* Task item: Reproduce the OpenTelemetry documentation word for word, from "The Opentelemetry documentation" to "easy-to-identify service name.".

[[ Selected passage open ]]

Resist the temptation to use __name__ for the meter definitions! See opentelemetry.sdk.metrics.MeterProvider.get_meter()

Note

Other packages that we maintain can also opt-in to defining and tracking metrics in the future.

Tracing

maykin_common.otel.setup_otel() calls opentelemetry instrumentors which automatically add traces for Django requests, Redis and PostgreSQL queries, Celery tasks and external HTTP requests performed with the requests library.

It’s also possible to add manual spans for any part of the code. Opentelemetry provides a context manager tracer.start_as_current_span for it:

 1 from opentelemetry import trace
 2
 3 tracer = trace.get_tracer("my_awesome_project.my_module")
 4
 5
 6 def do_work():
 7     print("doing work outside of the span")
 8
 9     with tracer.start_as_current_span("span-name") as span:
10         print("doing some work, that span will track")
11
12     print("doing more work outside of the span")

It’s also possible to use tracer.start_as_current_span as a decorator:

1 from opentelemetry import trace
2
3 tracer = trace.get_tracer("my_awesome_project.my_module")
4
5
6 @tracer.start_as_current_span("span-name")
7 def do_work():
8     print("doing some work, that span will track")

The Opentelemetry documentation provides more examples how to create spans.

Best practices

Service name vs. deployment environment

Don’t put the deployment target (prod, acc, test…) in the service name, as that leads to higher cardinality labels which has a negative impact on storage and query performance. Instead, make sure to properly define the ENVIRONMENT Django setting, which is also used by our Sentry SDK initialisation.

Use different service names for different logical units

The Django application (deployed with uwsgi, for example) is a different logical unit than the celery worker processing background tasks. In fact, even different task queues (e.g. high/low prio) are different units, and deserve their own easy-to-identify service name.

Tip

Define OTEL_SERVICE_NAME as environment variable in the entrypoint shell scripts like bin/docker_start.sh and bin/celery_worker.sh:

bin/celery_worker.sh
QUEUE=${CELERY_WORKER_QUEUE:=celery}
WORKER_NAME=${CELERY_WORKER_NAME:="${QUEUE}"@%n}

# Set defaults for OTEL
: "${OTEL_SERVICE_NAME:=my-project-worker-"${QUEUE}"}"

[[ Selected passage closed ]]
[[ Data for analysis open ]]

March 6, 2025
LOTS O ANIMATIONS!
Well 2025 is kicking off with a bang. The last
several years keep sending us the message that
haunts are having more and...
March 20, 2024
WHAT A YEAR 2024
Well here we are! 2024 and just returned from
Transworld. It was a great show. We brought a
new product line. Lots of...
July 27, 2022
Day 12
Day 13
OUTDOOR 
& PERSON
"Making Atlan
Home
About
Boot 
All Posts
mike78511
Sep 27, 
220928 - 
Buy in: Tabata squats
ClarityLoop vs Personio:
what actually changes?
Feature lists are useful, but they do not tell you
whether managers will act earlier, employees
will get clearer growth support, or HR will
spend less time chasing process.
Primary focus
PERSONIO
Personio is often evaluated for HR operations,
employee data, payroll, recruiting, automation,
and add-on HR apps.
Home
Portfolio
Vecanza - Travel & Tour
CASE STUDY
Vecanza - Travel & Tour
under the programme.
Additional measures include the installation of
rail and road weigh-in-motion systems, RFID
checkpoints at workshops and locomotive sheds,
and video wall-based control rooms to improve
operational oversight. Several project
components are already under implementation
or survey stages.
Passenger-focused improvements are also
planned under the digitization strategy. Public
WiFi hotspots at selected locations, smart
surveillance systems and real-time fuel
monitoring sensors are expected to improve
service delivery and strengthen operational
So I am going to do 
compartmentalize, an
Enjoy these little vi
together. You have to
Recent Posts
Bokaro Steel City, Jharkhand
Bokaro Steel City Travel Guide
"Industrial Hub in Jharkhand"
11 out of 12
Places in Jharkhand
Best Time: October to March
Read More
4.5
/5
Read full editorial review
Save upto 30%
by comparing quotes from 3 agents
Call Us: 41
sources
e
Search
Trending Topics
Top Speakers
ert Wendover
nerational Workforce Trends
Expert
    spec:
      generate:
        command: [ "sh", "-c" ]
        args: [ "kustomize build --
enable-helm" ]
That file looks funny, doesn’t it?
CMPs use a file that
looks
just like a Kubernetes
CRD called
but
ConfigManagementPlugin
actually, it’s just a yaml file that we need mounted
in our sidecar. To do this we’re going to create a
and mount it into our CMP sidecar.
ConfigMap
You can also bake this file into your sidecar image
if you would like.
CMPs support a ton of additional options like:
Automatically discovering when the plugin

[[ Data for analysis closed ]]

* Result below:
The Opentelemetry documentation provides more examples how to create spans.

Best practices

Service name vs. deployment environment

Don’t put the deployment target (prod, acc, test…) in the service name, as that leads to higher cardinality labels which has a negative impact on storage and query performance. Instead, make sure to properly define the ENVIRONMENT Django setting, which is also used by our Sentry SDK initialisation.

Use different service names for different logical units

The Django application (deployed with uwsgi, for example) is a different logical unit than the celery worker processing background tasks. In fact, even different task queues (e.g. high/low prio) are different units, and deserve their own easy-to-identify service name.